Work instructions:
Rewrite the data below as a numbered list, skipping blank lines and leaving out the pictures.

[Input material]

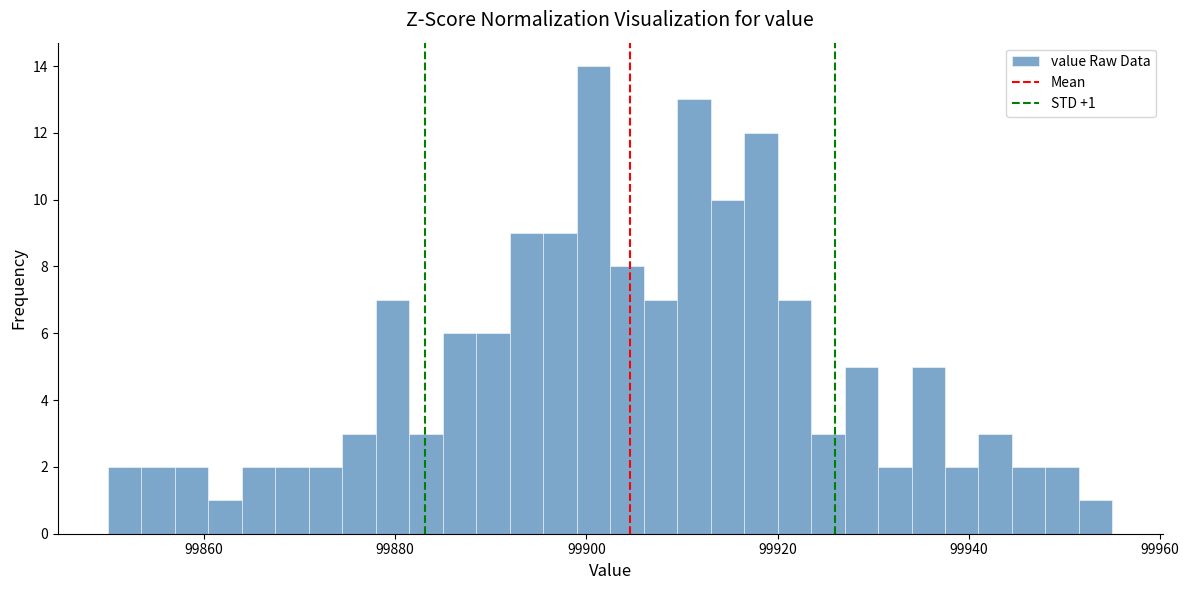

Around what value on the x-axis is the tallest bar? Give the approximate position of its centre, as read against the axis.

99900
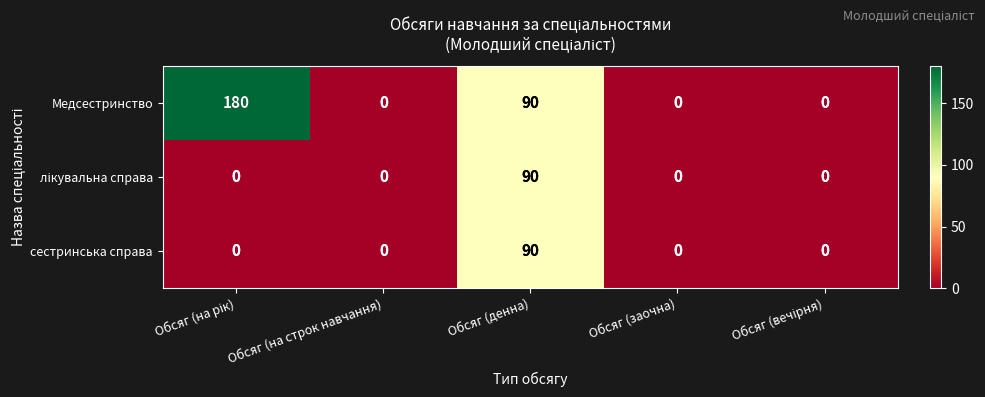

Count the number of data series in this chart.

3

[/Input material]

Finished exercise:
1. Around what value on the x-axis is the tallest bar? Give the approximate position of its centre, as read against the axis.
2. 99900
3. Count the number of data series in this chart.
4. 3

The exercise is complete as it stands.